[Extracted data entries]
-----
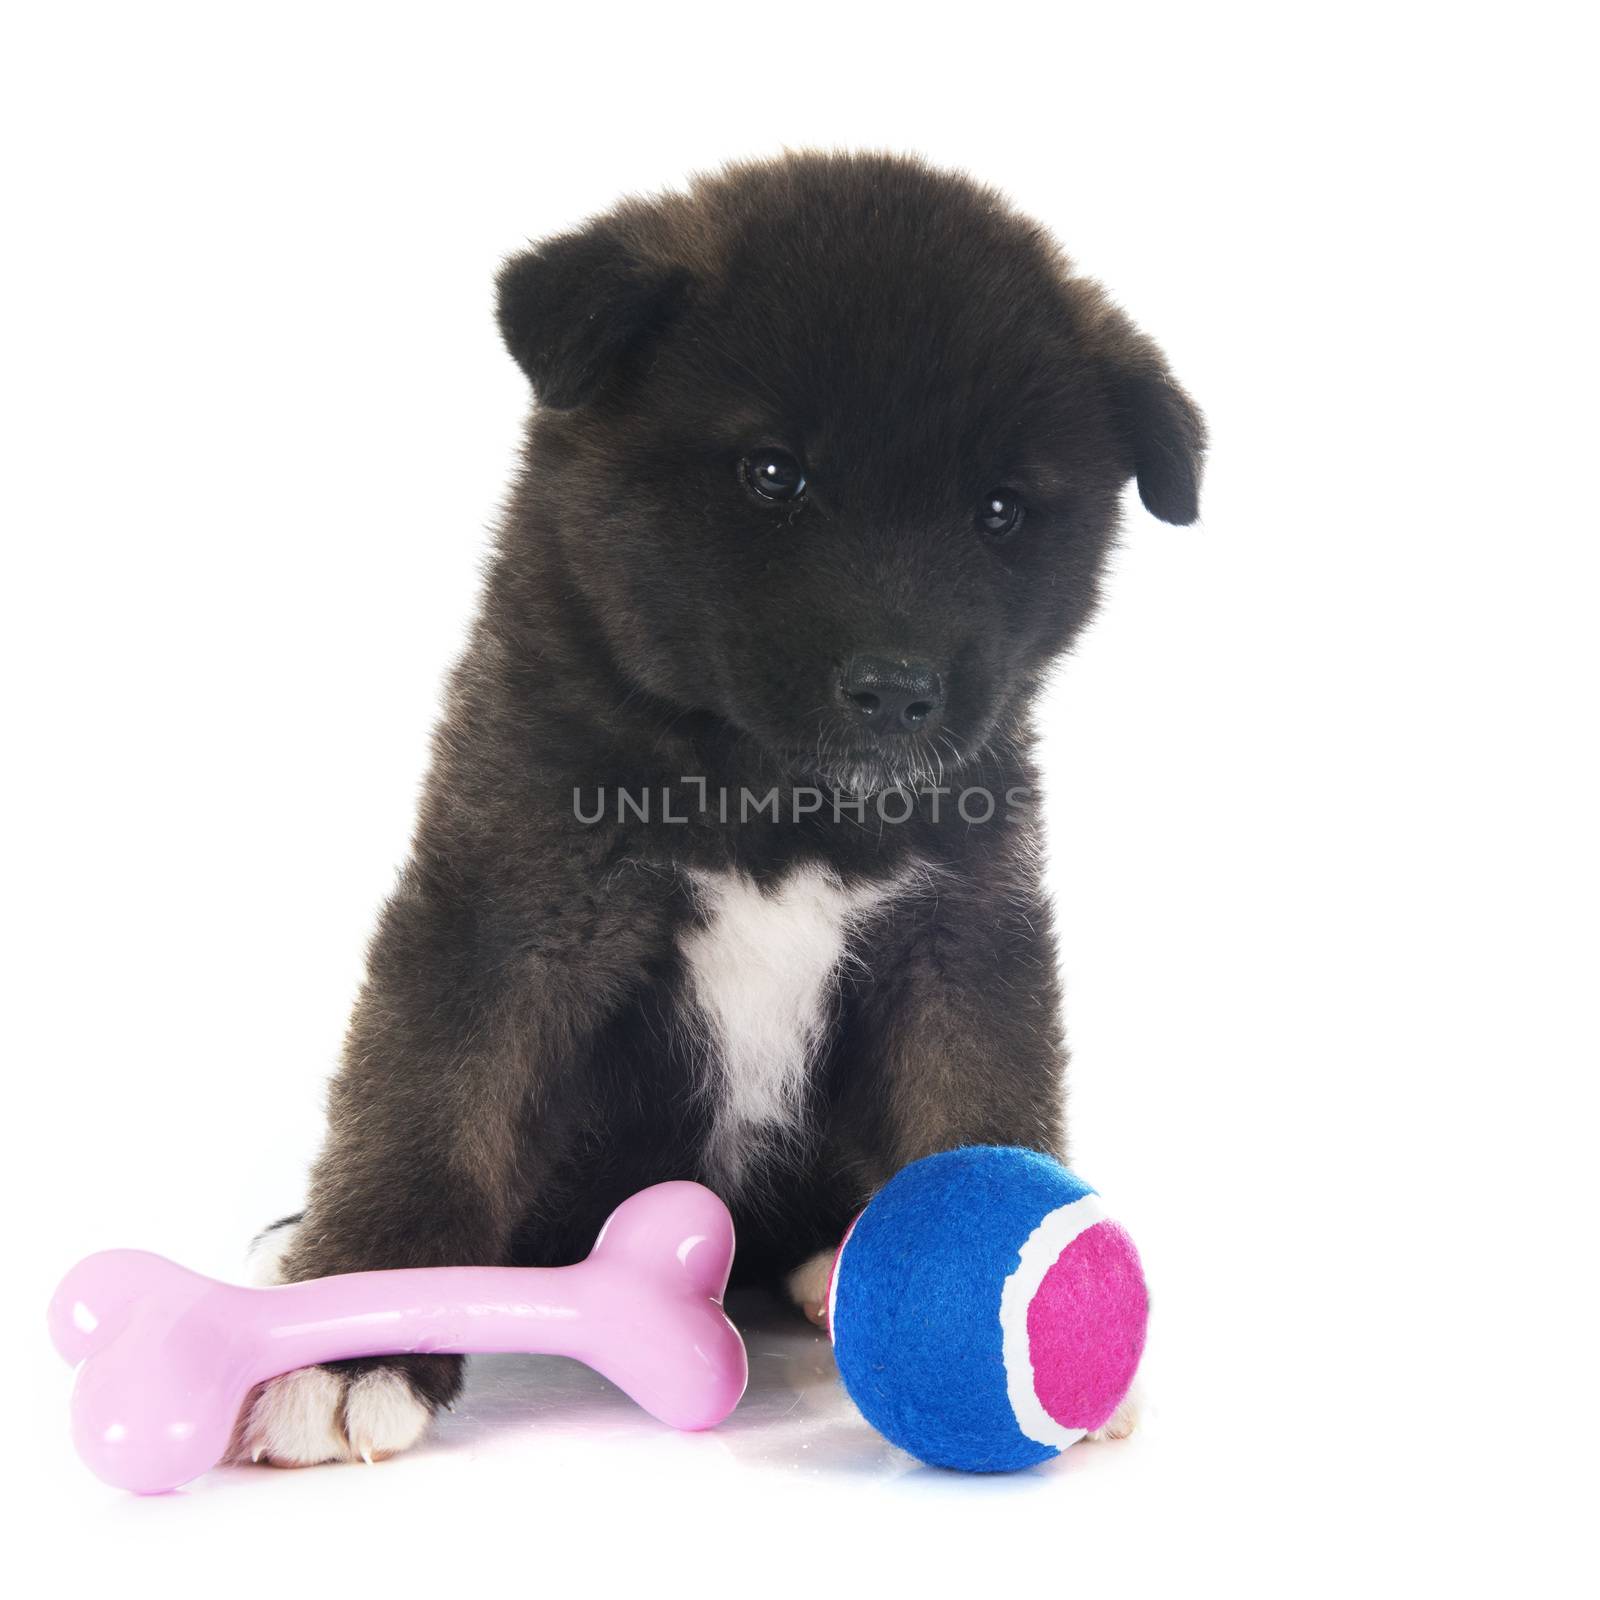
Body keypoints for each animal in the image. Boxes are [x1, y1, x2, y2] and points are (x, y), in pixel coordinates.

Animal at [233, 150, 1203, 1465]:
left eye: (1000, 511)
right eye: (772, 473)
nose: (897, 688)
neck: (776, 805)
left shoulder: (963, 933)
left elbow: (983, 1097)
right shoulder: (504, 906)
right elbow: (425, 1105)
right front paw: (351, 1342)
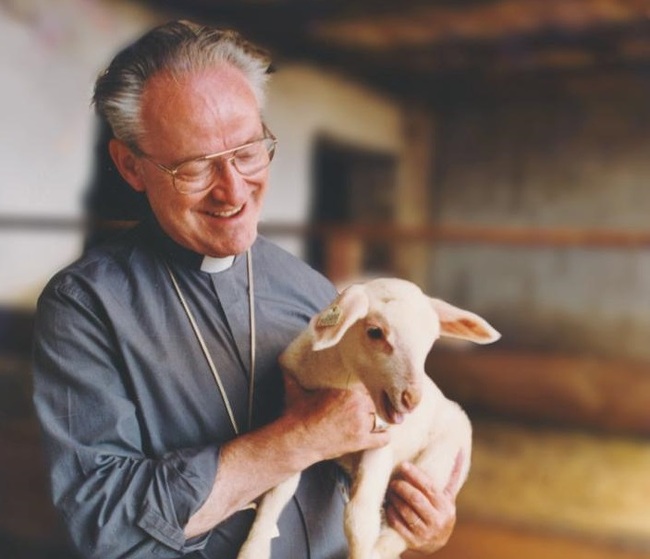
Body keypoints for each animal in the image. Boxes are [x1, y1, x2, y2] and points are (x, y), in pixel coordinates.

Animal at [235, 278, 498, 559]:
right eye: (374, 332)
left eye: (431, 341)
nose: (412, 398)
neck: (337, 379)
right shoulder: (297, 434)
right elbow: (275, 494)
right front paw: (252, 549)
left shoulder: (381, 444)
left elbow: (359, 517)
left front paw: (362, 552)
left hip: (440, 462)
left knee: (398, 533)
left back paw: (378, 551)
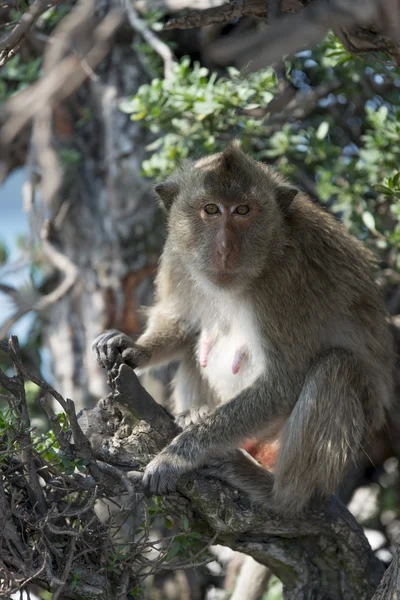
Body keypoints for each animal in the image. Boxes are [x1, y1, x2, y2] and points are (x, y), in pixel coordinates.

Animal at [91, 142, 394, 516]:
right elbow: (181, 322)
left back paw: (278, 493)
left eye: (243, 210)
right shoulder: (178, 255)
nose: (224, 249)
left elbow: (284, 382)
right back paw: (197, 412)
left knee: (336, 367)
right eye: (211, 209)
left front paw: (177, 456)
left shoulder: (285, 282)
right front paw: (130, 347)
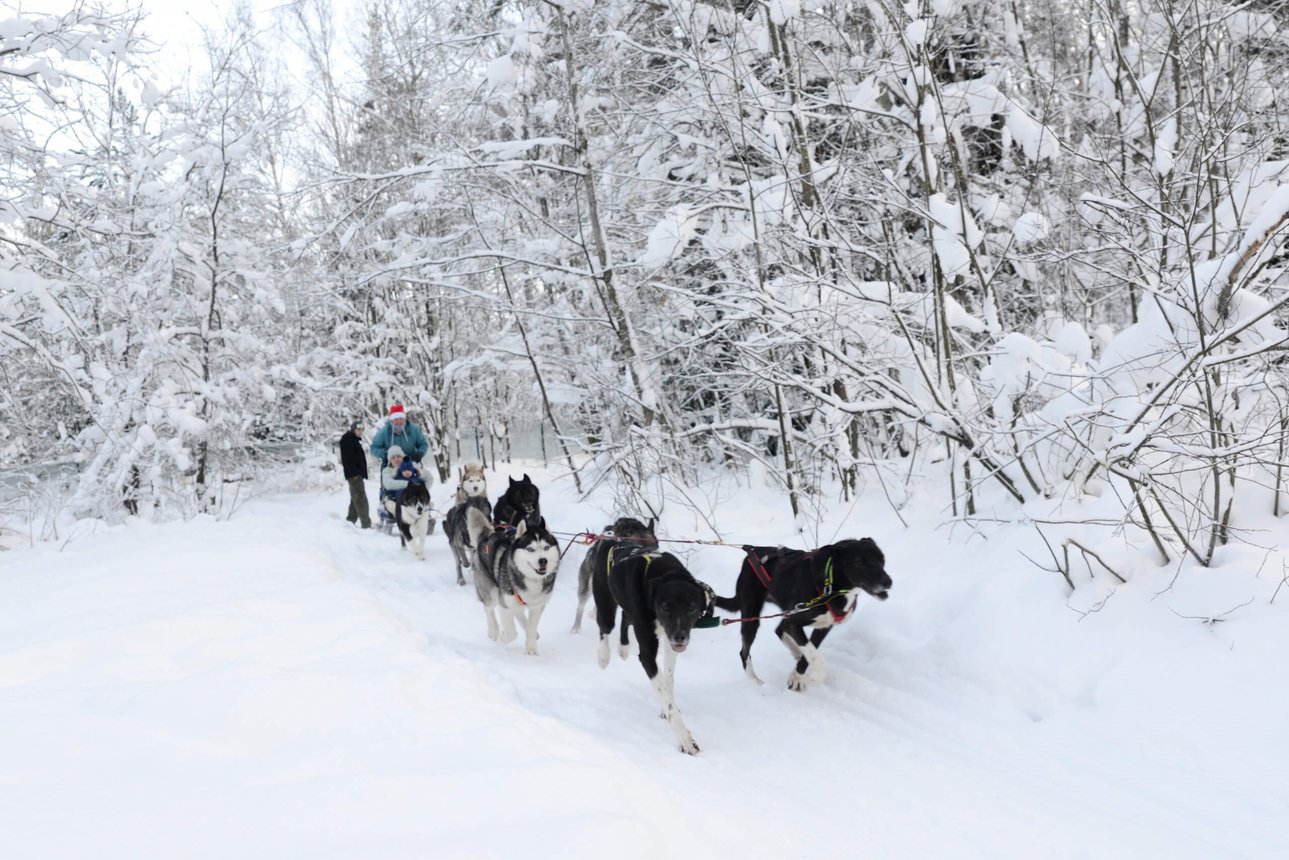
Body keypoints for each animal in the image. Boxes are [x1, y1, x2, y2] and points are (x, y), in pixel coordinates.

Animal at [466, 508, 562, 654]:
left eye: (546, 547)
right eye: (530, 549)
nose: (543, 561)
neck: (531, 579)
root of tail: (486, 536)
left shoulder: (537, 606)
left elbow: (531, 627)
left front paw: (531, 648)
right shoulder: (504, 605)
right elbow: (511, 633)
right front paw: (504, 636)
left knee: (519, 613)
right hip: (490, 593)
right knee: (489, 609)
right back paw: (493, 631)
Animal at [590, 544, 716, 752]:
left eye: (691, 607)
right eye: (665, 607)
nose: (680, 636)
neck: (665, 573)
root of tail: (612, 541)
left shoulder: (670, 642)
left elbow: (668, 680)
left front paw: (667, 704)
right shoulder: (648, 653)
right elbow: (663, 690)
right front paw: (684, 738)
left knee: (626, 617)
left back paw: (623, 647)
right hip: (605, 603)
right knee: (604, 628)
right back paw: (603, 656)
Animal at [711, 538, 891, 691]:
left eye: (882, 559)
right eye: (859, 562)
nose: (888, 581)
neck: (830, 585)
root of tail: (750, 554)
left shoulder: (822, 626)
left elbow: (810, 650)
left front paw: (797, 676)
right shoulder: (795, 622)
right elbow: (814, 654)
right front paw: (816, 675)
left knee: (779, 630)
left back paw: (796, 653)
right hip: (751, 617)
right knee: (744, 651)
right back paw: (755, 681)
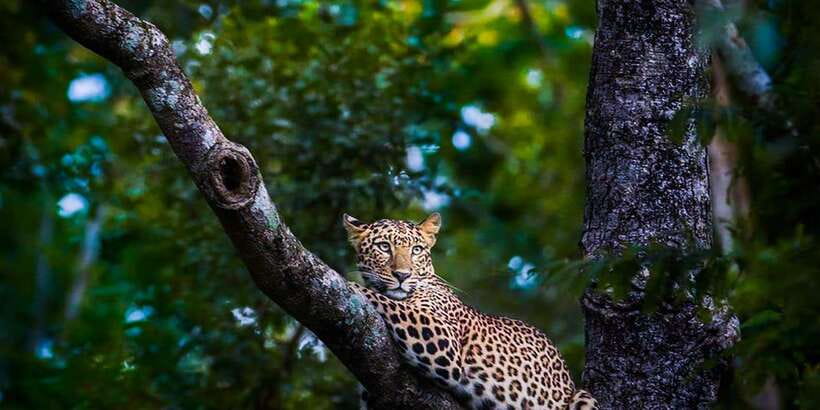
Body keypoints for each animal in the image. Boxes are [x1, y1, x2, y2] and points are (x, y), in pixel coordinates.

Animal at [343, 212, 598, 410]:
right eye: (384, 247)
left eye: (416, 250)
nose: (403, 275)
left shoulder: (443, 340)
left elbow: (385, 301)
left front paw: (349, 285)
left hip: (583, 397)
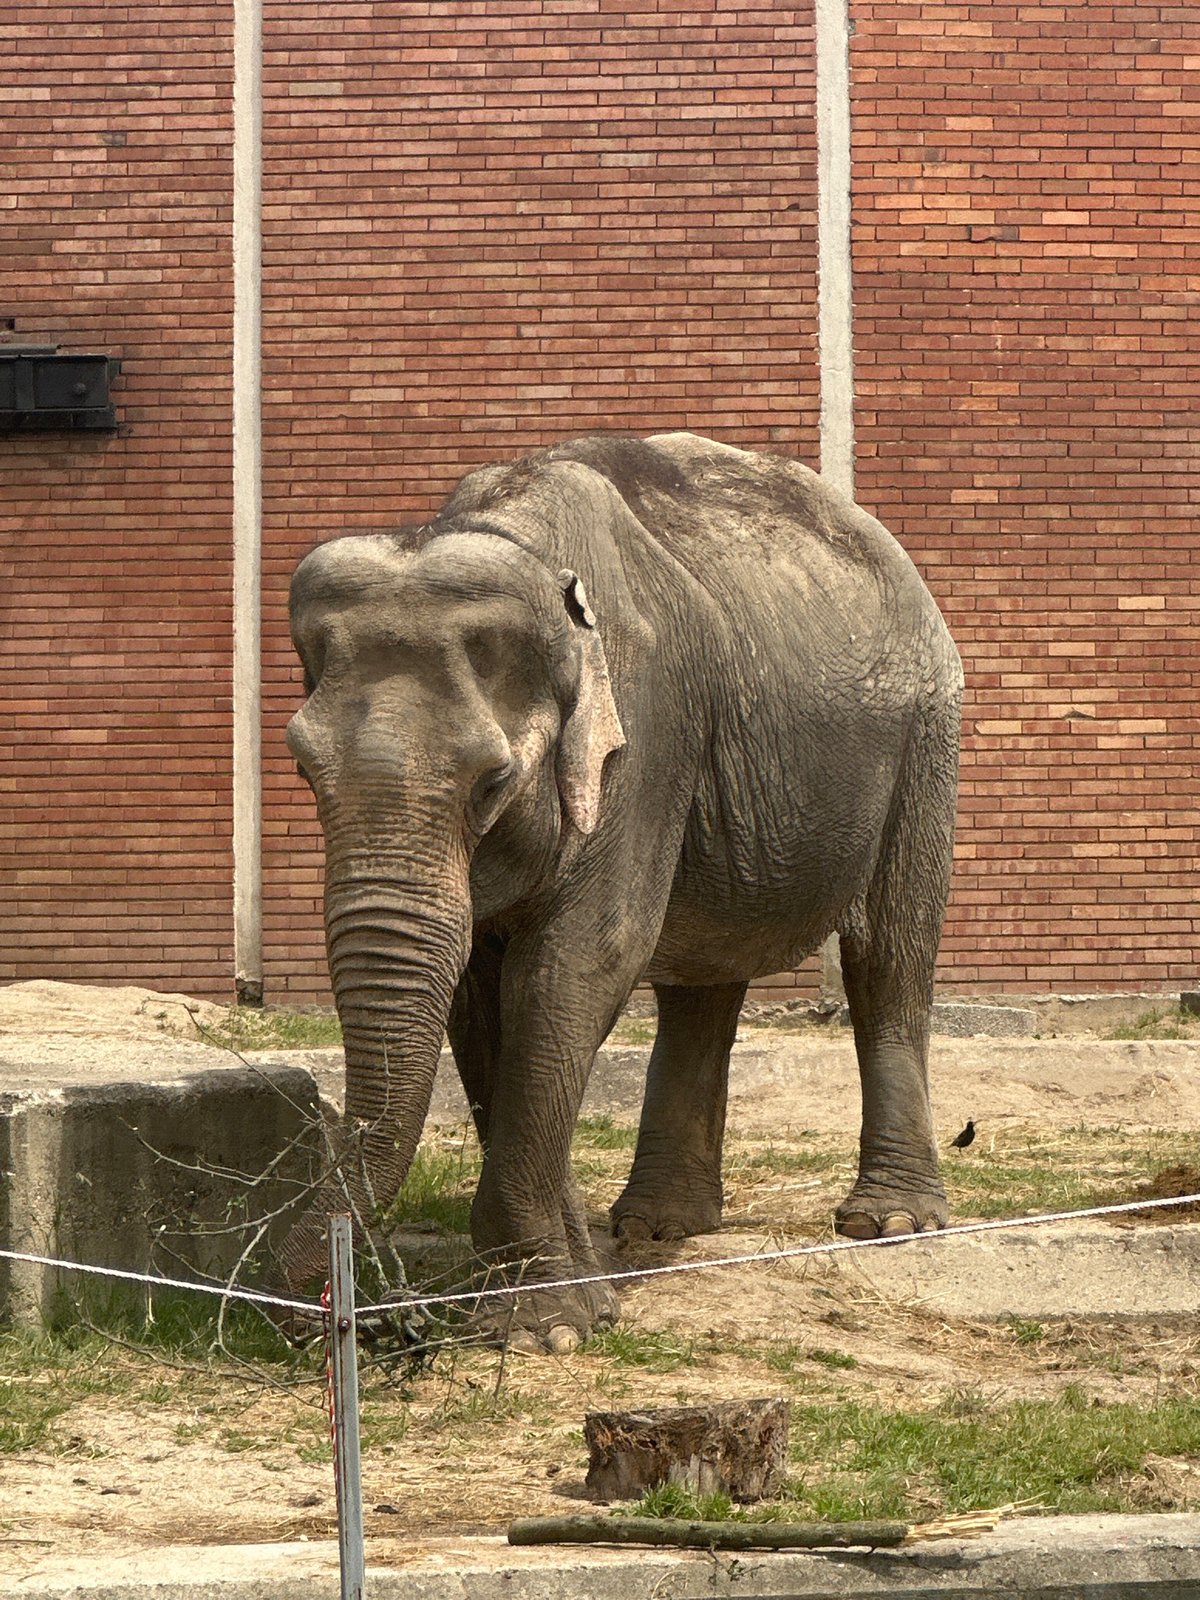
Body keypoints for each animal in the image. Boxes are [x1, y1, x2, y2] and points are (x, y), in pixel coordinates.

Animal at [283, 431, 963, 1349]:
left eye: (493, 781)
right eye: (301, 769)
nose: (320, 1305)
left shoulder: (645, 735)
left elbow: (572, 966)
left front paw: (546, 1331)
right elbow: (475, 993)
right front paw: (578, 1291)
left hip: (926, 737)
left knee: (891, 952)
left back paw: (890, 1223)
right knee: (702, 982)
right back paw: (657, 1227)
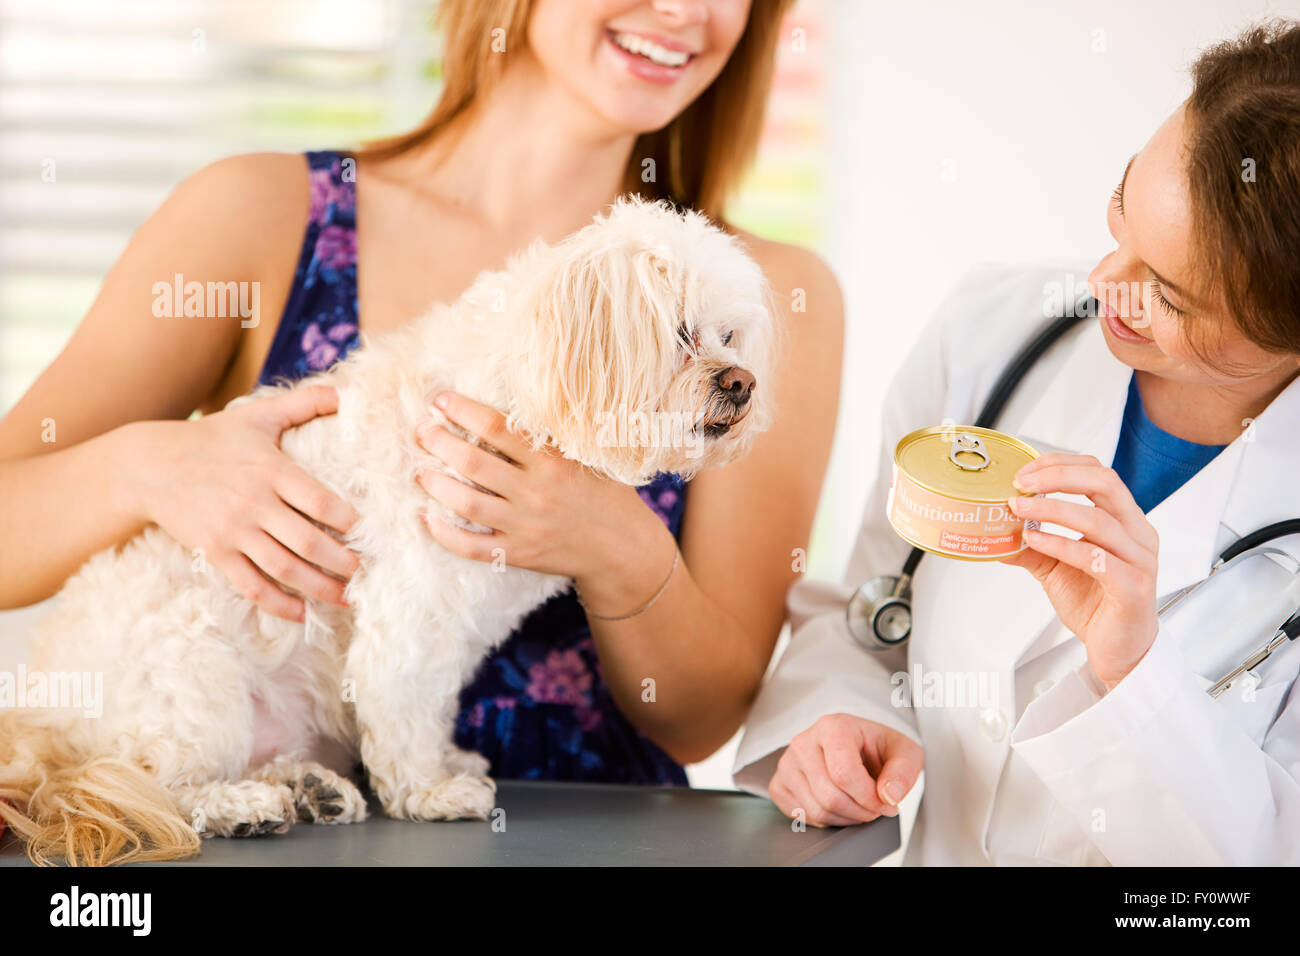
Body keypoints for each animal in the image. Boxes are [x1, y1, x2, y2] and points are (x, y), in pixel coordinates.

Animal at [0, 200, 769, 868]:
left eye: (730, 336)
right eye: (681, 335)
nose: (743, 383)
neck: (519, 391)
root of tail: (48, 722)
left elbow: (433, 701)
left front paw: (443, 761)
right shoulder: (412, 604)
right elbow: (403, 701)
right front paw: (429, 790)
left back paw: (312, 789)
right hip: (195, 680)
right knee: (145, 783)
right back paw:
-----
= YOUR ASSIGNMENT =
Give again, exactly as written above, each line from the one that has "right shoulder: (297, 434)" to the one that has "right shoulder: (795, 622)", both included; omit the pictures.

= RESPONSE FOR THIS EXERCISE =
right shoulder: (297, 434)
right elbow: (275, 494)
right front paw: (252, 549)
left shoulder: (381, 444)
left elbow: (359, 517)
left front paw: (362, 552)
left hip: (440, 462)
left knee: (398, 533)
left back paw: (378, 551)
Body keypoints for each animal in the image. Boxes are [x1, y1, x2, y2] and points are (x, y), in pixel coordinates.

Animal at [91, 142, 394, 516]:
right elbow: (181, 322)
left back paw: (278, 493)
left eye: (243, 210)
right shoulder: (178, 255)
nose: (224, 249)
left elbow: (284, 382)
right back paw: (197, 412)
left knee: (336, 367)
right eye: (211, 209)
left front paw: (177, 456)
left shoulder: (285, 282)
right front paw: (130, 347)
Body keypoints for each animal in the image. Boxes are [x1, y1, x2, y2] and points are (x, y), in pixel coordinates.

Animal at [466, 508, 562, 654]:
left eye: (546, 547)
right eye: (530, 549)
nose: (543, 561)
neck: (531, 579)
root of tail: (486, 536)
left shoulder: (537, 606)
left elbow: (531, 627)
left front paw: (531, 648)
right shoulder: (504, 605)
right elbow: (511, 633)
right front paw: (504, 636)
left knee: (519, 613)
right hip: (490, 593)
right knee: (489, 609)
right back paw: (493, 631)
Animal at [590, 544, 716, 752]:
left eye: (691, 607)
right eye: (665, 607)
nose: (680, 636)
neck: (665, 573)
root of tail: (612, 541)
left shoulder: (670, 642)
left elbow: (668, 680)
left front paw: (667, 704)
right shoulder: (648, 653)
right elbow: (663, 690)
right front paw: (684, 738)
left knee: (626, 617)
left back paw: (623, 647)
right hip: (605, 603)
right knee: (604, 628)
right back paw: (603, 656)
Animal at [711, 538, 891, 691]:
left eye: (882, 559)
right eye: (859, 562)
nose: (888, 581)
neck: (830, 585)
root of tail: (750, 554)
left shoulder: (822, 626)
left elbow: (810, 650)
left front paw: (797, 676)
right shoulder: (795, 622)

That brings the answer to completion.